─── Selected excerpt ───

Key topics in today’s conversation include:

  • The enablement team (1:14)
  • Challenges that enablement solves (2:08)
  • Postman’s Center of Excellence (4:01)
  • Our promise to the company (6:12)
  • What enablement does (7:34)
  • What we’ve experienced this first half-year (8:45)
  • The revenue impact (11:16)
  • Company-wide utilization (13:16)

 

The SaaS Ramp Podcast explores how tech leaders scale from product adoption to enterprise success. Learn more at www.saasrampmedia.com.

Transcription:

Pete Thornton 0:06
Hello, hello, welcome to The SaaS Ramp Podcast. This is your host podcast, Pete. I want to share a few results today from the last two quarters with my enablement team just to give you an idea of what an enablement team actually can provide in a hypergrowth situation. So this is for Postman API lifecycle management platform. This is 19. This is the previous six months I’ve been here 19 months, we’ve grown our team, from one to nine, we have three software’s to fulfill promises of three initiatives that we undergo. And I will go ahead and walk through what took the last two quarters, this is h1, first half of the year of 2022, what that looked like for us, and I’ll actually share a short slide deck couple of slides, so you can see them. If you’re viewing this, if you’re only listening, no worries, I’ll actually just go ahead and speak through these results. So let’s get a look at creen two right there. And let me just pop through a few of these things for you. Okay, looks like the results are on slide six, so I’m gonna go ahead and share this slideshow from the beginning and tell you a little bit about each thing as we go.

Okay, so first of all, we are a team of nine now we have grown, we’re split between the globe, we have half our team in India, where we have a Bangalore office where the majority of our engineering team is about 300 engineers mostly sit there. And then we have a team and an office in San Francisco to kind of lead the go to go to market and our customer teams charge for about another, I guess 200 200 employees throughout the United States and then have about another 100 that are located globally elsewhere besides India, and the U.S.

So what we’ve done is we’ve taken our enablement team, and we broken it out into onboarding and ongoing motions. So we have the Center of Excellence, which you see on the screen right now, which is our new hire ramp creation studio. And we have continuous enablement, which is creating tip-of-the-spear resources based on the very fast people product process updates that we gather.

─── Data extract ───

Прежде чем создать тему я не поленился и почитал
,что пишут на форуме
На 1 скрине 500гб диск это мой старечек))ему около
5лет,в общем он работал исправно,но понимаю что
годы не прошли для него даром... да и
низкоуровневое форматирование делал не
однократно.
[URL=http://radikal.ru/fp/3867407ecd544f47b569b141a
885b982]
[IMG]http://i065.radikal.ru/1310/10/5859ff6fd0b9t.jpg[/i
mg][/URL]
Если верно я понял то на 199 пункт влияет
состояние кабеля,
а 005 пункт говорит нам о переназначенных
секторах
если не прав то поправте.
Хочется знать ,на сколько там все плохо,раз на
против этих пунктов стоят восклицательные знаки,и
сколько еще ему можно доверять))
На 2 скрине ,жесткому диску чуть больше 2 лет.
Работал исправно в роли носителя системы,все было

───

— Instructions —
(A) Rewrite the part of the enablement podcast transcript that opens with the words containing "So what we’ve" and closes with "that we gather.", putting "Onboarding Academy" in place of "Center of Excellence".
(B) Write the next part of the enablement podcast transcript, picking up right after its final sentence.

— Answers to the tasks —
(A)
So what we’ve done is we’ve taken our enablement team, and we broken it out into onboarding and ongoing motions. So we have the Onboarding Academy, which you see on the screen right now, which is our new hire ramp creation studio. And we have continuous enablement, which is creating tip-of-the-spear resources based on the very fast people product process updates that we gather.

(B)
So we have a challenge, we have a challenge that every company experiences in hypergrowth. And this is what we’re solving with the Center of Excellence. So that challenge is remote employee onboarding pains associated with 100% year-over-year growth, that is both revenue and headcount growth. And there are three things in particular, that we felt to be challenges that leadership wanted, amended as soon as possible. And that would be any indications of inconsistent company culture. That is the fact that you probably also have an excellent company culture, and you don’t want it being diminished at all. As you grow so rapidly, you’re going to have so many new people come into the organization, that you’re not going to get that diffusion, that automatic osmosis of culture moving from one person to the next. It’s not in an office, it’s going to be remote first. And you won’t just have these few this nucleus of people that started the organization, now you’re scaling, how can we keep that company culture as we move forward, that’s first.

Second piece, mid-level management struggle. So this is what happens when you start adding tier after tier after tier of management in something that was previously leaders, and individual contributors only. This is something that happens when you have individual contributors who move into management, when you bring in management from the outside that still ramping. And these are all has to do with the ability of management to carry forward the business objectives of the company over time.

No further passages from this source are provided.